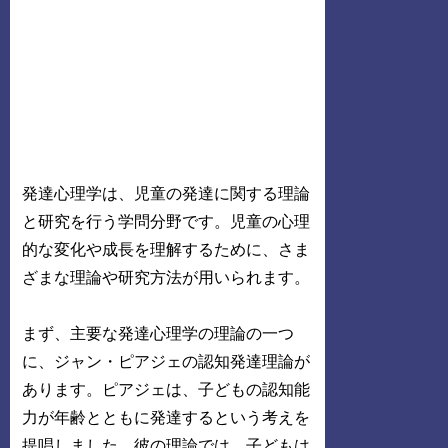
発達心理学は、児童の発達に関する理論
と研究を行う学問分野です。児童の心理
的な変化や成長を理解するために、さま
ざまな理論や研究方法が用いられます。
まず、主要な発達心理学の理論の一つ
に、ジャン・ピアジェの認知発達理論が
あります。ピアジェは、子どもの認知能
力が年齢とともに発達するという考えを
提唱しました。彼の理論では、子どもは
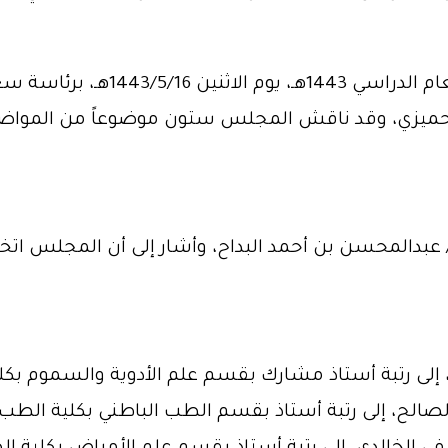
عقد المجلس العلمي اجتماعه السابع ل
 الحميزي، وقد ناقش المجلس ستون موضوعاً من المواضيع
عبدالمحسن بن أحمد البداح، وأشار إلى أن المجلس اتخذ
إلى رتبة أستاذ مشارك بقسم علم الأدوية والسموم بكلي
 الصالح، إلى رتبة أستاذ بقسم الطب الباطني بكلية الطب.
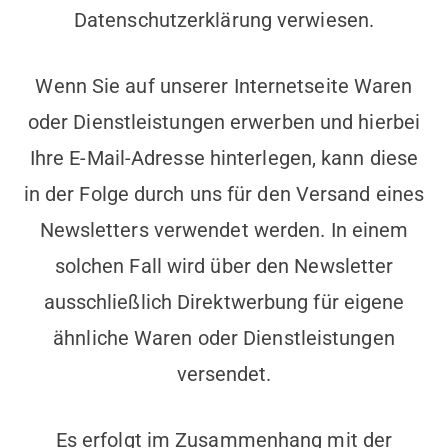
Datenschutzerklärung verwiesen.
Wenn Sie auf unserer Internetseite Waren
oder Dienstleistungen erwerben und hierbei
Ihre E-Mail-Adresse hinterlegen, kann diese
in der Folge durch uns für den Versand eines
Newsletters verwendet werden. In einem
solchen Fall wird über den Newsletter
ausschließlich Direktwerbung für eigene
ähnliche Waren oder Dienstleistungen
versendet.
Es erfolgt im Zusammenhang mit der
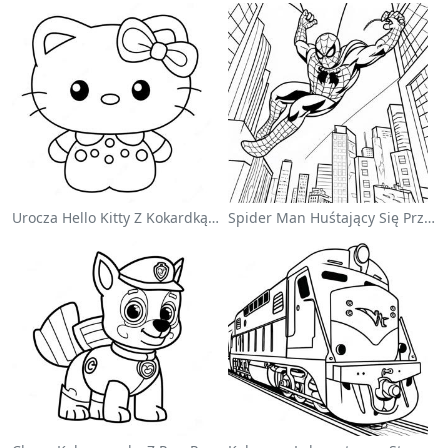
Urocza Hello Kitty Z Kokardką - Kolorowanka
Spider Man Huśtający Się Przez Miasto - Kolorowanka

════

# Job
Copy the text word for word from the start of the rows through the line containing "提唱しました。彼の理論では、子どもは", both ends included. Leave the pictures out.

# Solved exercise
発達心理学は、児童の発達に関する理論
と研究を行う学問分野です。児童の心理
的な変化や成長を理解するために、さま
ざまな理論や研究方法が用いられます。
まず、主要な発達心理学の理論の一つ
に、ジャン・ピアジェの認知発達理論が
あります。ピアジェは、子どもの認知能
力が年齢とともに発達するという考えを
提唱しました。彼の理論では、子どもは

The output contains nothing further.